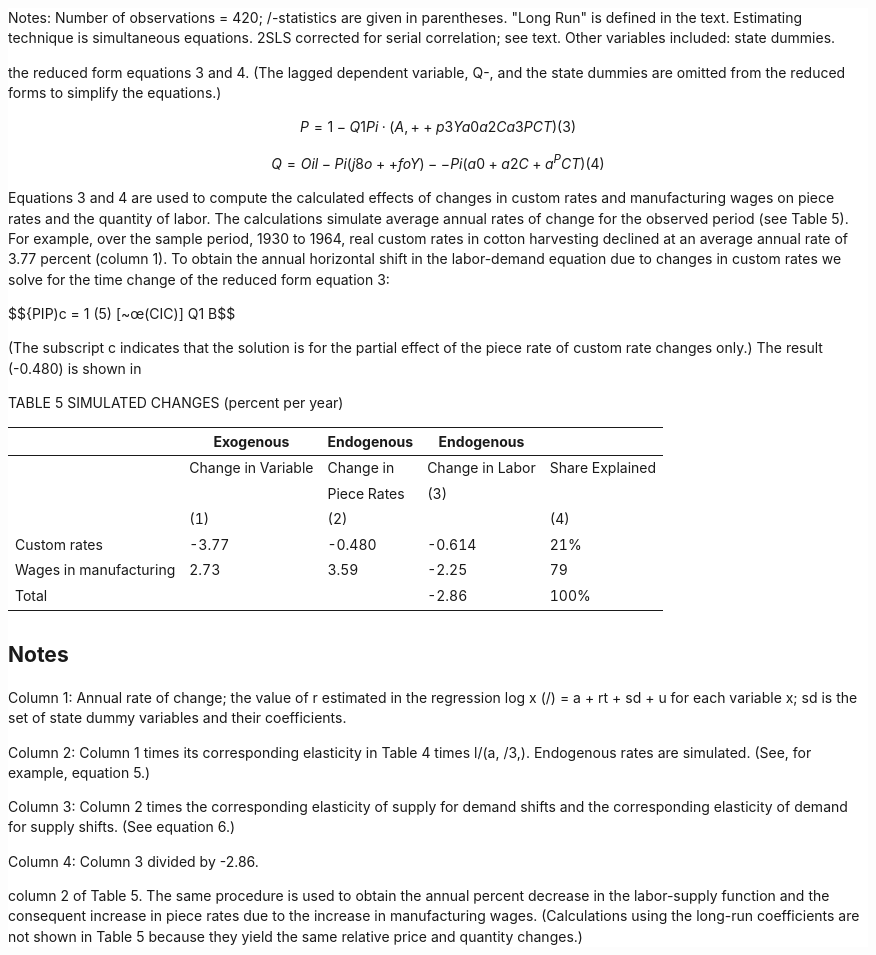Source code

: Notes: Number of observations = 420; /-statistics are given in parentheses. "Long Run" is defined in the text. Estimating technique is simultaneous equations. 2SLS corrected for serial correlation; see text.  Other  variables included:  state dummies.

the  reduced  form  equations  3 and 4. (The lagged  dependent  variable, Q-\, and  the  state  dummies  are  omitted  from  the  reduced  forms  to simplify  the equations.)

$$P = 1 -Q1 Pi · (A,  + +  p3Y  a0  a2C  a3PCT) (3)$$

$$Q = Oil -Pi (j8o  + + foY) --Pi (a0  + a2C + a^PCT) (4)$$

Equations  3  and  4  are  used  to  compute  the  calculated  effects  of changes in custom rates and manufacturing  wages on piece rates and the quantity  of  labor.  The  calculations  simulate  average  annual  rates  of change for the observed  period  (see Table  5). For example,  over the sample  period,  1930 to  1964, real  custom  rates  in  cotton  harvesting declined at an average annual rate of 3.77 percent (column  1). To obtain the annual horizontal shift in the labor-demand  equation due to changes in  custom  rates  we  solve  for  the  time  change  of  the  reduced form equation 3:

$${PIP)c = 1 (5) [~œ(CIC)] Q1 B$$

(The subscript c indicates that the solution is for the partial effect  of the piece rate of custom rate changes only.) The result (-0.480) is shown in

TABLE  5 SIMULATED CHANGES (percent  per year)

|                        | Exogenous          | Endogenous   | Endogenous      |                 |
|------------------------|--------------------|--------------|-----------------|-----------------|
|                        | Change in Variable | Change in    | Change in Labor | Share Explained |
|                        |                    | Piece Rates  | (3)             |                 |
|                        | (1)                | (2)          |                 | (4)             |
| Custom rates           | -3.77              | -0.480       | -0.614          | 21%             |
| Wages in manufacturing | 2.73               | 3.59         | -2.25           | 79              |
| Total                  |                    |              | -2.86           | 100%            |

## Notes

Column 1: Annual rate of change; the value of r estimated in the regression log x (/) = a + rt + sd + u for each variable x; sd is the set of state dummy variables and their coefficients.

Column 2: Column  1 times its corresponding elasticity in Table 4 times  l/(a,  /3,). Endogenous rates are simulated. (See, for  example, equation 5.)

Column  3:  Column  2  times  the  corresponding  elasticity  of  supply  for  demand  shifts  and  the corresponding elasticity of demand for supply shifts. (See equation 6.)

Column 4: Column 3 divided by  -2.86.

column  2 of Table  5. The  same procedure  is used  to obtain  the  annual percent  decrease  in  the  labor-supply  function and  the consequent increase  in  piece  rates  due  to  the  increase  in  manufacturing  wages. (Calculations  using  the  long-run  coefficients  are  not  shown  in Table 5 because they yield the  same relative  price and quantity  changes.)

■ **WHAT IS NEEDED**:
Word for word, give the listing above again, but drop any pictures.

■ **THE ANSWER**:
Source code

: Notes: Number of observations = 420; /-statistics are given in parentheses. "Long Run" is defined in the text. Estimating technique is simultaneous equations. 2SLS corrected for serial correlation; see text.  Other  variables included:  state dummies.

the  reduced  form  equations  3 and 4. (The lagged  dependent  variable, Q-\, and  the  state  dummies  are  omitted  from  the  reduced  forms  to simplify  the equations.)

$$P = 1 -Q1 Pi · (A,  + +  p3Y  a0  a2C  a3PCT) (3)$$

$$Q = Oil -Pi (j8o  + + foY) --Pi (a0  + a2C + a^PCT) (4)$$

Equations  3  and  4  are  used  to  compute  the  calculated  effects  of changes in custom rates and manufacturing  wages on piece rates and the quantity  of  labor.  The  calculations  simulate  average  annual  rates  of change for the observed  period  (see Table  5). For example,  over the sample  period,  1930 to  1964, real  custom  rates  in  cotton  harvesting declined at an average annual rate of 3.77 percent (column  1). To obtain the annual horizontal shift in the labor-demand  equation due to changes in  custom  rates  we  solve  for  the  time  change  of  the  reduced form equation 3:

$${PIP)c = 1 (5) [~œ(CIC)] Q1 B$$

(The subscript c indicates that the solution is for the partial effect  of the piece rate of custom rate changes only.) The result (-0.480) is shown in

TABLE  5 SIMULATED CHANGES (percent  per year)

|                        | Exogenous          | Endogenous   | Endogenous      |                 |
|------------------------|--------------------|--------------|-----------------|-----------------|
|                        | Change in Variable | Change in    | Change in Labor | Share Explained |
|                        |                    | Piece Rates  | (3)             |                 |
|                        | (1)                | (2)          |                 | (4)             |
| Custom rates           | -3.77              | -0.480       | -0.614          | 21%             |
| Wages in manufacturing | 2.73               | 3.59         | -2.25           | 79              |
| Total                  |                    |              | -2.86           | 100%            |

## Notes

Column 1: Annual rate of change; the value of r estimated in the regression log x (/) = a + rt + sd + u for each variable x; sd is the set of state dummy variables and their coefficients.

Column 2: Column  1 times its corresponding elasticity in Table 4 times  l/(a,  /3,). Endogenous rates are simulated. (See, for  example, equation 5.)

Column  3:  Column  2  times  the  corresponding  elasticity  of  supply  for  demand  shifts  and  the corresponding elasticity of demand for supply shifts. (See equation 6.)

Column 4: Column 3 divided by  -2.86.

column  2 of Table  5. The  same procedure  is used  to obtain  the  annual percent  decrease  in  the  labor-supply  function and  the consequent increase  in  piece  rates  due  to  the  increase  in  manufacturing  wages. (Calculations  using  the  long-run  coefficients  are  not  shown  in Table 5 because they yield the  same relative  price and quantity  changes.)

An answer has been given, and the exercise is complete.